Excerpted records START

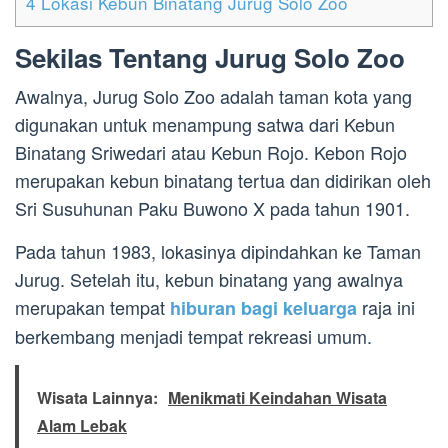
4
Lokasi Kebun Binatang Jurug Solo Zoo
Sekilas Tentang Jurug Solo Zoo
Awalnya, Jurug Solo Zoo adalah taman kota yang
digunakan untuk menampung satwa dari Kebun
Binatang Sriwedari atau Kebun Rojo. Kebon Rojo
merupakan kebun binatang tertua dan didirikan oleh
Sri Susuhunan Paku Buwono X pada tahun 1901.
Pada tahun 1983, lokasinya dipindahkan ke Taman
Jurug. Setelah itu, kebun binatang yang awalnya
merupakan tempat
raja ini
hiburan bagi keluarga
berkembang menjadi tempat rekreasi umum.
Wisata Lainnya:
Menikmati Keindahan Wisata
Alam Lebak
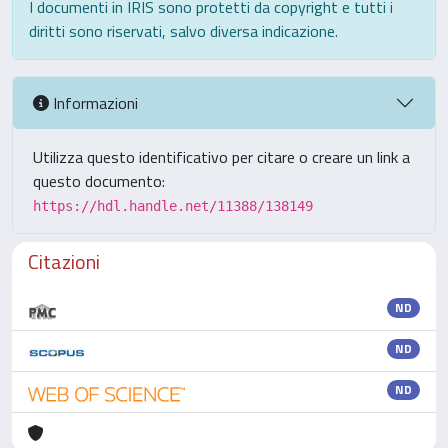
I documenti in IRIS sono protetti da copyright e tutti i
diritti sono riservati, salvo diversa indicazione.
Informazioni
Utilizza questo identificativo per citare o creare un link a
questo documento:
https://hdl.handle.net/11388/138149
Citazioni
ND
ND
ND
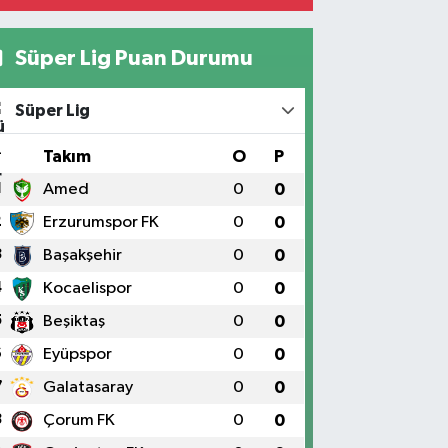
Süper Lig Puan Durumu
Süper Lig
#
Takım
O
P
1
Amed
0
0
2
Erzurumspor FK
0
0
3
Başakşehir
0
0
4
Kocaelispor
0
0
5
Beşiktaş
0
0
6
Eyüpspor
0
0
7
Galatasaray
0
0
8
Çorum FK
0
0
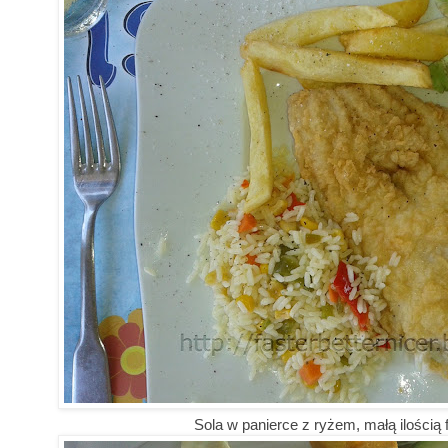
Sola w panierce z ryżem, małą ilością fr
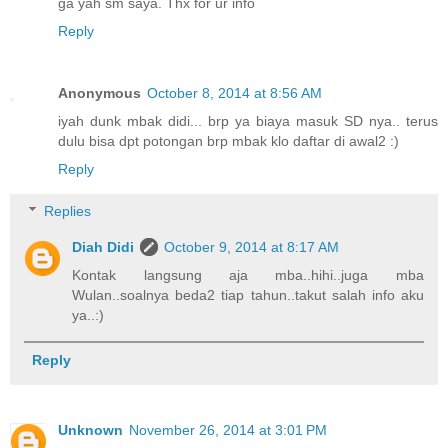
ga yah sm saya. Thx for ur info
Reply
Anonymous
October 8, 2014 at 8:56 AM
iyah dunk mbak didi... brp ya biaya masuk SD nya.. terus
dulu bisa dpt potongan brp mbak klo daftar di awal2 :)
Reply
Replies
Diah Didi
October 9, 2014 at 8:17 AM
Kontak langsung aja mba..hihi..juga mba
Wulan..soalnya beda2 tiap tahun..takut salah info aku
ya..:)
Reply
Unknown
November 26, 2014 at 3:01 PM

Excerpted records END

● **The task**:
Please convert the lines of text in the rows above into a Markdown table with the columns No and Text, numbering each line in order and skipping blank lines. Leave the pictures out of the answer.

● **Output of the exercise**:
| No | Text |
|---|---|
| 1 | 4 |
| 2 | Lokasi Kebun Binatang Jurug Solo Zoo |
| 3 | Sekilas Tentang Jurug Solo Zoo |
| 4 | Awalnya, Jurug Solo Zoo adalah taman kota yang |
| 5 | digunakan untuk menampung satwa dari Kebun |
| 6 | Binatang Sriwedari atau Kebun Rojo. Kebon Rojo |
| 7 | merupakan kebun binatang tertua dan didirikan oleh |
| 8 | Sri Susuhunan Paku Buwono X pada tahun 1901. |
| 9 | Pada tahun 1983, lokasinya dipindahkan ke Taman |
| 10 | Jurug. Setelah itu, kebun binatang yang awalnya |
| 11 | merupakan tempat |
| 12 | raja ini |
| 13 | hiburan bagi keluarga |
| 14 | berkembang menjadi tempat rekreasi umum. |
| 15 | Wisata Lainnya: |
| 16 | Menikmati Keindahan Wisata |
| 17 | Alam Lebak |
| 18 | I documenti in IRIS sono protetti da copyright e tutti i |
| 19 | diritti sono riservati, salvo diversa indicazione. |
| 20 | Informazioni |
| 21 | Utilizza questo identificativo per citare o creare un link a |
| 22 | questo documento: |
| 23 | https://hdl.handle.net/11388/138149 |
| 24 | Citazioni |
| 25 | ND |
| 26 | ND |
| 27 | ND |
| 28 | Süper Lig Puan Durumu |
| 29 | Süper Lig |
| 30 | # |
| 31 | Takım |
| 32 | O |
| 33 | P |
| 34 | 1 |
| 35 | Amed |
| 36 | 0 |
| 37 | 0 |
| 38 | 2 |
| 39 | Erzurumspor FK |
| 40 | 0 |
| 41 | 0 |
| 42 | 3 |
| 43 | Başakşehir |
| 44 | 0 |
| 45 | 0 |
| 46 | 4 |
| 47 | Kocaelispor |
| 48 | 0 |
| 49 | 0 |
| 50 | 5 |
| 51 | Beşiktaş |
| 52 | 0 |
| 53 | 0 |
| 54 | 6 |
| 55 | Eyüpspor |
| 56 | 0 |
| 57 | 0 |
| 58 | 7 |
| 59 | Galatasaray |
| 60 | 0 |
| 61 | 0 |
| 62 | 8 |
| 63 | Çorum FK |
| 64 | 0 |
| 65 | 0 |
| 66 | Sola w panierce z ryżem, małą ilością fr |
| 67 | ga yah sm saya. Thx for ur info |
| 68 | Reply |
| 69 | Anonymous |
| 70 | October 8, 2014 at 8:56 AM |
| 71 | iyah dunk mbak didi... brp ya biaya masuk SD nya.. terus |
| 72 | dulu bisa dpt potongan brp mbak klo daftar di awal2 :) |
| 73 | Reply |
| 74 | Replies |
| 75 | Diah Didi |
| 76 | October 9, 2014 at 8:17 AM |
| 77 | Kontak langsung aja mba..hihi..juga mba |
| 78 | Wulan..soalnya beda2 tiap tahun..takut salah info aku |
| 79 | ya..:) |
| 80 | Reply |
| 81 | Unknown |
| 82 | November 26, 2014 at 3:01 PM |